Let’s Take Esoteric Programming Languages Seriously

Esoteric programming languages are challenging to learn, but their unusual features and constraints may serve to improve programming ability. From languages designed to be intentionally obtuse (e.g. INTERCAL) to others targeting artistic expression (e.g. Piet) or exploring the nature of computation (e.g. Fractan), there is rich variety in the realm of esoteric programming languages. This essay examines the counterintuitive appeal of esoteric languages and seeks to analyse reasons for this popularity. We will explore why people are attracted to esoteric languages in terms of (a) program comprehension and construction, as well as (b) language design and implementation. Our assertion is that esoteric languages can improve general PL awareness, at the same time as enabling the esoteric programmer to impress their peers with obscure knowledge. We will also consider pedagogic principles and the use of AI, in relation to esoteric languages. Emerging from the specific discussion, we identify a general set of 'good' reasons for designing new programming languages. It may not be possible for anyone to be exhaustive on this topic, and it is certain we have not achieved that goal here. However we believe our most important contribution is to draw more attention to the varied and often implicit motivations involved in programming language design.
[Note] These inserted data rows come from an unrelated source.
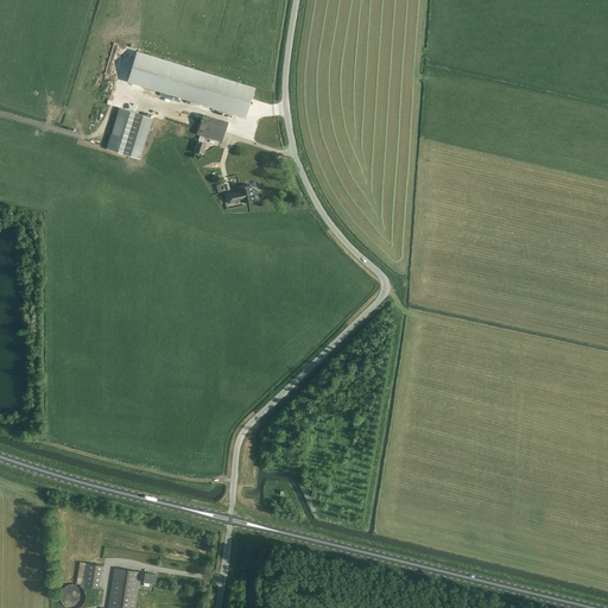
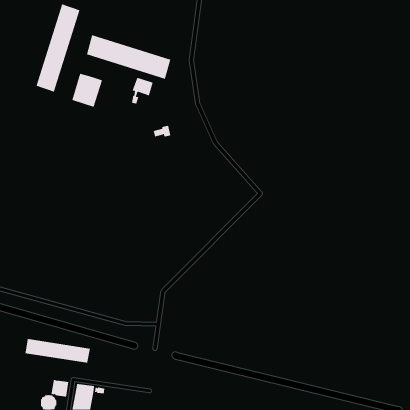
building: none -> [36,3,80,93]
building: none -> [25,338,90,364]

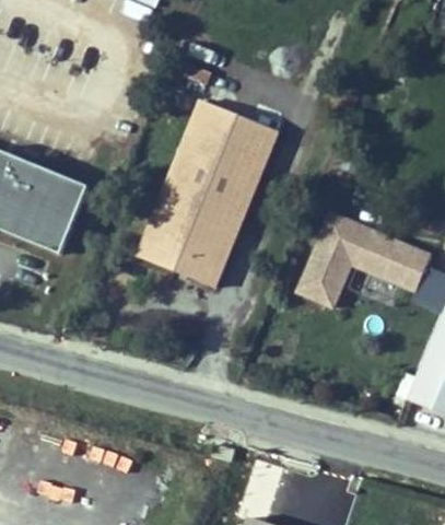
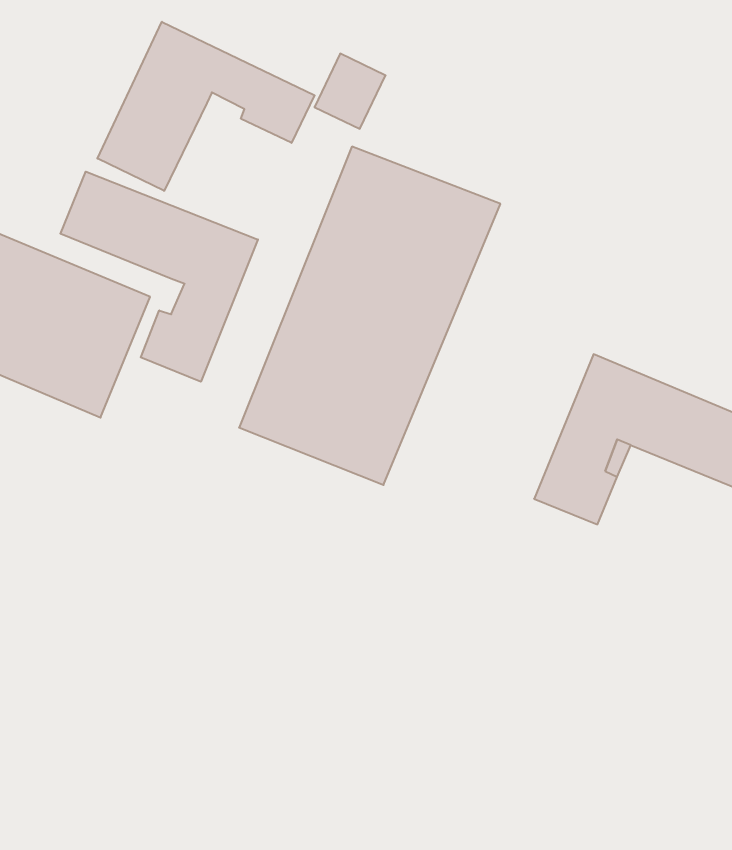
building: none -> [97,22,315,191]
building: none -> [60,172,258,382]

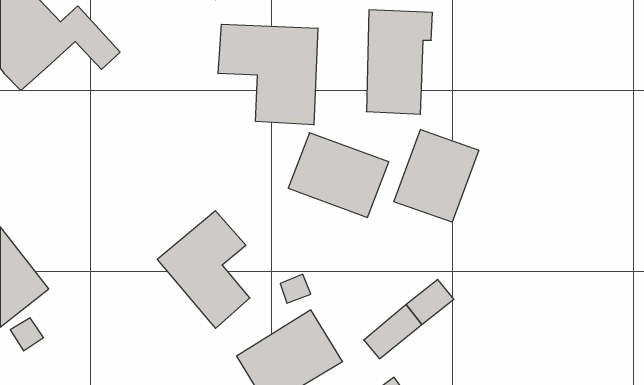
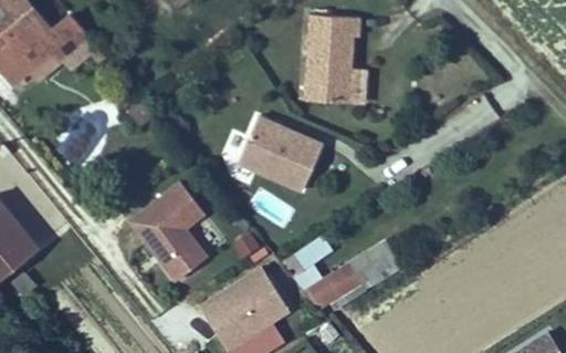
building: [218,24,318,125] -> none
building: [394,129,479,222] -> none

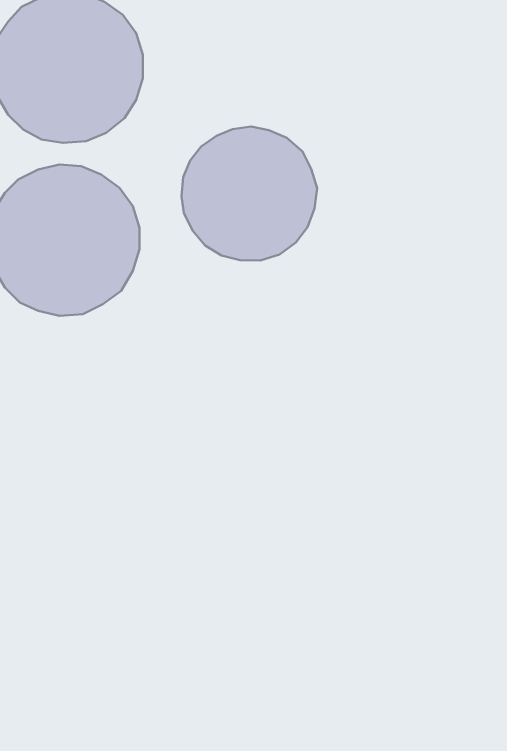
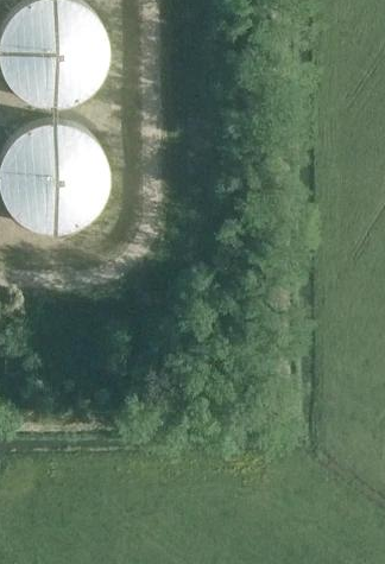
building: [182,126,317,260] -> none

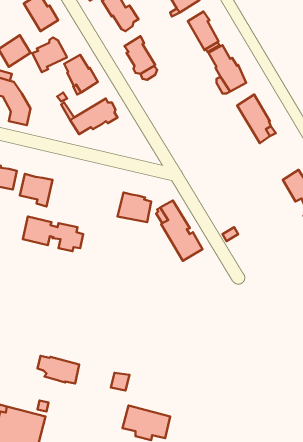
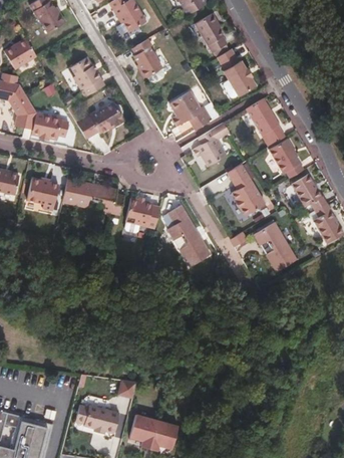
building: [32,38,67,72] -> none
building: none -> [168,90,214,129]
building: none -> [31,111,68,140]
building: none -> [194,122,229,166]
building: none -> [269,139,304,177]
building: none -> [227,163,265,214]
building: [23,216,83,251] -> [62,178,123,213]
building: none -> [253,222,297,271]
building: [37,356,79,383] -> [76,404,118,432]

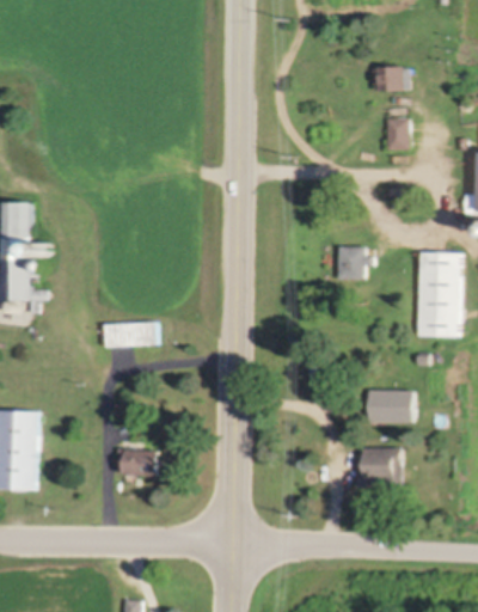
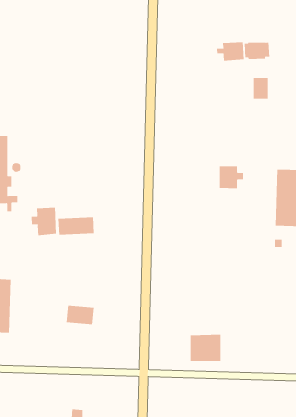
building: none -> [217,41,244,62]
building: none -> [31,207,57,236]
building: [369,390,415,423] -> none
building: [357,448,403,488] -> [190,334,221,361]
The Unix Executable as a Smalltalk Method: And Its Implications for Unix-Smalltalk Unification

Unix and Smalltalk are very different in the details, but bear curious similarities in their broad outlines. Prior work has made these comparisons at a high level and sketched a path for retrofitting Smalltalk's advantages onto Unix (without compromising the advantages of the latter). Everybody seems to agree on identifying the Unix file with the Smalltalk object, but this still leaves much unspecified. I argue that we should identify the Unix executable with the Smalltalk method. A Smalltalk VM implementation via the filesystem falls out quite easily from this premise; however, the severe overhead associated with Unix processes casts doubt on its practical realisation. Nevertheless, we can see several ways around this problem. The connection shows promise for realising the benefits of Smalltalk within Unix without sequestering the former in a hermetically sealed image and VM.

The Proof Must Go On: Formal Methods in the Theater of Secure Software Development of the Future

Formal Methods (FM) will not arrive with fanfare. It will spread quietly, not as a revolution, but as a patch: reviewed, merged, and dismissed. In the coming century, the decades-old practice of simply testing code will collapse under the weight of cyberattacks and development complexity.

It is succeeded by a slower, more methodical approach as FM becomes infrastructure. Verified C libraries thread their way into the systems that run the internet. Model checkers embed themselves in CI pipelines. Modern type systems reach the masses. AI and IO remain stubbornly unverifiable and insecure, forcing industry to work towards a deeper form of trust. Meanwhile, a generation of developers learns to write specifications not as a niche academic exercise, but as a matter of professional survival.

This paper tells a fictional, yet historically-grounded, story of how formal verification goes from lofty fantasy to invisible standard throughout the century, and how, without anyone noticing, the proof goes on.